Tenstorrent Updates Blackhole P150 AI Accelerator Core Count

Tenstorrent, a leading innovator in high-performance AI hardware, has announced a significant update to its Blackhole P150 AI accelerators. The company, under the leadership of renowned computer architect Jim Keller, has revised the specifications for its P150a and P150b models, reducing the number of active "Tensix" cores from 140 to 120 per card. This change, detailed in the latest official documentation, represents a reduction of approximately 14.3% in core count compared to the original specifications.

Details of the Blackhole P150 Hardware Revision

The Blackhole P150 series is designed for demanding AI workloads, featuring 32 GB of GDDR6 memory and a maximum power draw of 300 W in an actively cooled form factor suitable for desktop workstations. The P150a variant also includes four passive QSFP-DD 800G ports for high-speed connectivity. With the updated core count, the accelerators now ship with 120 operational Tensix cores, as opposed to the previously advertised 140.

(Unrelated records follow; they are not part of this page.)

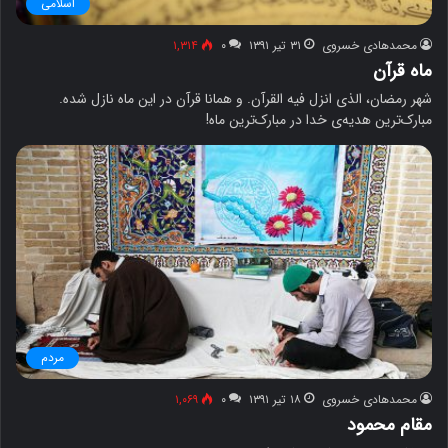
اسلامی
محمدهادی خسروی
۳۱ تیر ۱۳۹۱
۰
۱,۳۱۴
ماه قرآن
شهر رمضان، الذی انزل فیه القرآن. و همانا قرآن در این ماه نازل شده.
مبارک‌ترین هدیه‌ی خدا در مبارک‌ترین ماه!
مردم
محمدهادی خسروی
۱۸ تیر ۱۳۹۱
۰
۱,۰۶۹
مقام محمود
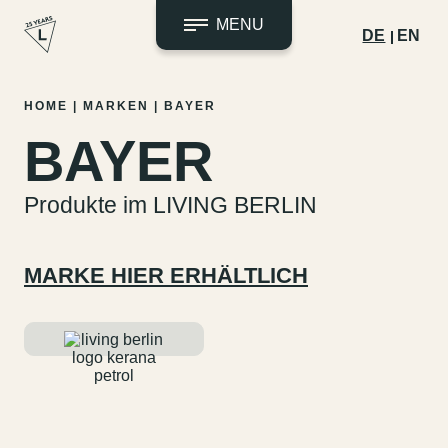
MENU
DE
EN
Zum
HOME
|
MARKEN
|
BAYER
Inhalt
BAYER
springen
Produkte im LIVING BERLIN
MARKE HIER ERHÄLTLICH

According to Tenstorrent, this adjustment is intended to "present a unified interface to metal and other system software," as stated in the release notes for firmware v19.5.0 and later. The company assures users that typical workloads will experience only a minimal performance impact, estimated at around 1-2%.

Performance Impact and Industry Analysis

The reduction in core count has a direct effect on the accelerator's computational throughput. The original 140-core models were rated at 774 TeraFLOPS for BLOCKFP8 8-bit floating point operations. With the new 120-core configuration, this figure drops to 664 TeraFLOPS at the same precision level. While Tenstorrent has not provided a detailed explanation for the change, several plausible reasons have been suggested by experts in the high-performance computing (HPC) community.

  • Thermal Constraints: The 300 W thermal envelope may have limited the ability of the 140-core version to reach its full performance potential, making a lower core count more practical for sustained workloads.
  • Silicon Yield Optimization: Reducing the required number of fully functional cores per chip can significantly improve manufacturing yield, which is especially important as Tenstorrent prepares to scale its architecture to multi-chip systems.
  • Silicon Maturity: The change may also indicate that the current silicon is still maturing, and the company is shipping hardware that is not yet fully optimized, a common practice in the early stages of advanced chip development.

While the exact motivation behind the core reduction remains undisclosed, the update reflects the complex balance between performance, manufacturability, and reliability in the rapidly evolving AI hardware landscape. Tenstorrent’s approach highlights the challenges faced by companies pushing the boundaries of AI accelerator technology.